## To do
Write out the text lines of every item below word for word, leaving the pictures out of your answer.

[[ Data shown, beginning ]]

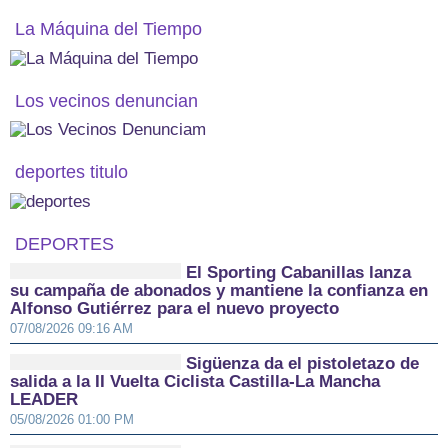
La Máquina del Tiempo
Los vecinos denuncian
deportes titulo
DEPORTES
El Sporting Cabanillas lanza
su campaña de abonados y mantiene la confianza en
Alfonso Gutiérrez para el nuevo proyecto
07/08/2026 09:16 AM
Sigüenza da el pistoletazo de
salida a la II Vuelta Ciclista Castilla-La Mancha
LEADER
05/08/2026 01:00 PM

[[ Data shown, end ]]

## Result below
La Máquina del Tiempo
Los vecinos denuncian
deportes titulo
DEPORTES
El Sporting Cabanillas lanza
su campaña de abonados y mantiene la confianza en
Alfonso Gutiérrez para el nuevo proyecto
07/08/2026 09:16 AM
Sigüenza da el pistoletazo de
salida a la II Vuelta Ciclista Castilla-La Mancha
LEADER
05/08/2026 01:00 PM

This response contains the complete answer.